TESTO FORNITO |
■ ■ ■
«Vorrei diventare bravo come Valerio Mastandrea». La parola al protagonista di Slam – Tutto per una ragazza

Il giovane Ludovico Tersigni, nei panni del protagonista Samuele nel nuovo film di Andrea Molaioli, ci racconta l'esperienza sul set, le sue prime prove d'attore, il rapporto con Jasmine Trinca e Luca Marinelli e il suo modello per eccellenza

Ludovico Tersigni

A dialogare con Ludovico Tersigni, attore ventunenne protagonista del nuovo film di Andrea Molaioli Slam – Tutto per una ragazza (che esce al cinema domani), si respira l’irruenza contagiosa e l’energica purezza di un giovanissimo interprete che ha fatto il suo ingresso nel cinema italiano dalla porta principale, mettendosi in luce sotto gli occhi vigili di Diego Bianchi, Gabriele Muccino e proprio del regista de La ragazza del lago, nel suo primo ruolo da protagonista assoluto. Con Ludovico, spigliato accento romano e la voglia incontenibile di raccontare e raccontarsi, abbiamo parlato di Slam, tratto dal romanzo omonimo di Nick Hornby e in uscita nelle sale italiane il prossimo 23 Marzo, ma anche delle sue prime esperienze come attore, viste con gli occhi di un ragazzo attento e lanciato.
■ ■ ■
DATI RACCOLTI |

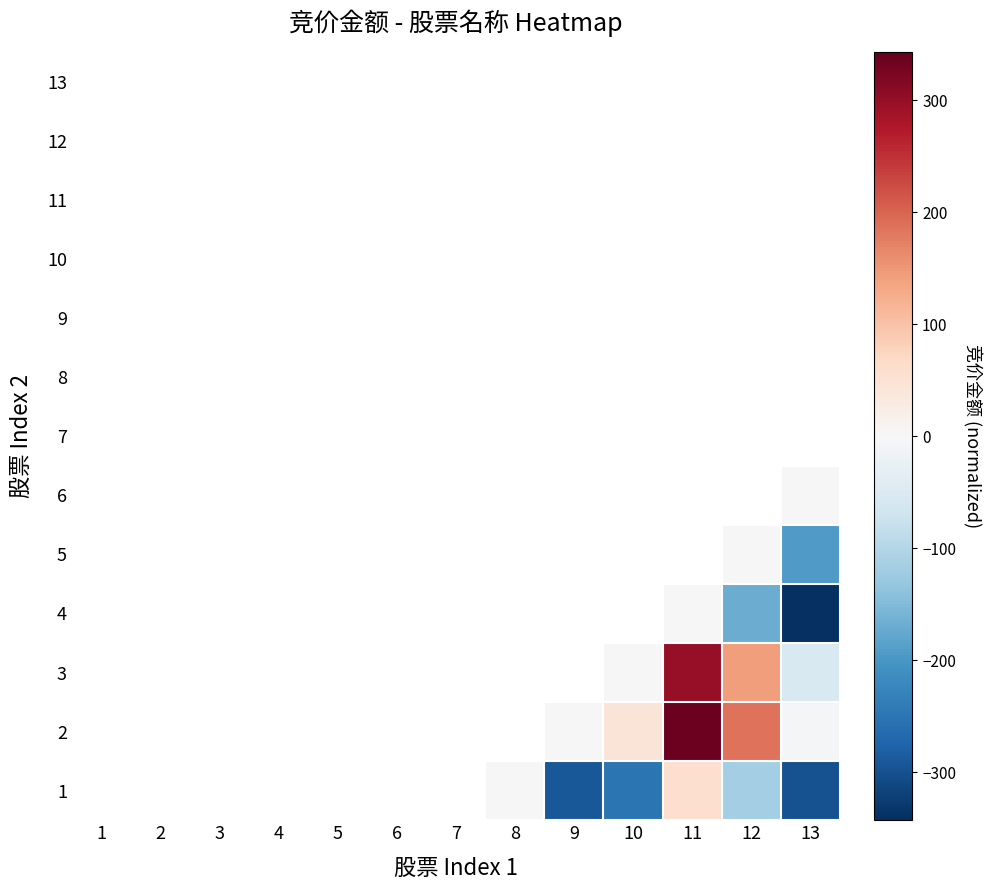

Is the value of 10 at 12 greater than the value of 5 at 2?

No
■ ■ ■
COSA FARE |
**1)** Secondo il testo su Ludovico Tersigni, da quale opera è tratto il film Slam – Tutto per una ragazza?
**2)** Scrivi il seguito del testo su Ludovico Tersigni e il film Slam.

RISPOSTE AI COMPITI |
**1)** Dal romanzo omonimo di Nick Hornby.

**2)**
Come hai ottenuto la parte di Samuele?

Il mio agente mi aveva proposto il provino, che ho affrontato con un misto di ansia e di speranza. Con Andrea Molaioli ho fatto un primo incontro più superficiale di una decina di minuti, poi dopo un paio di settimane mi sono state inviate due scene più lunghe. Infine, il terzo provino, quello con Jasmine Trinca e Barbara Ramella, è stato quello decisivo ed è durato addirittura 8 ore! Andrea mi ha chiamato per dirmi che il personaggio era mio e ho iniziato ad allenarmi allo skateboard per due mesi e mezzo. Una sfida parecchio impegnativa per me, che non avevo mai fatto né skate né sport da tavola in generale.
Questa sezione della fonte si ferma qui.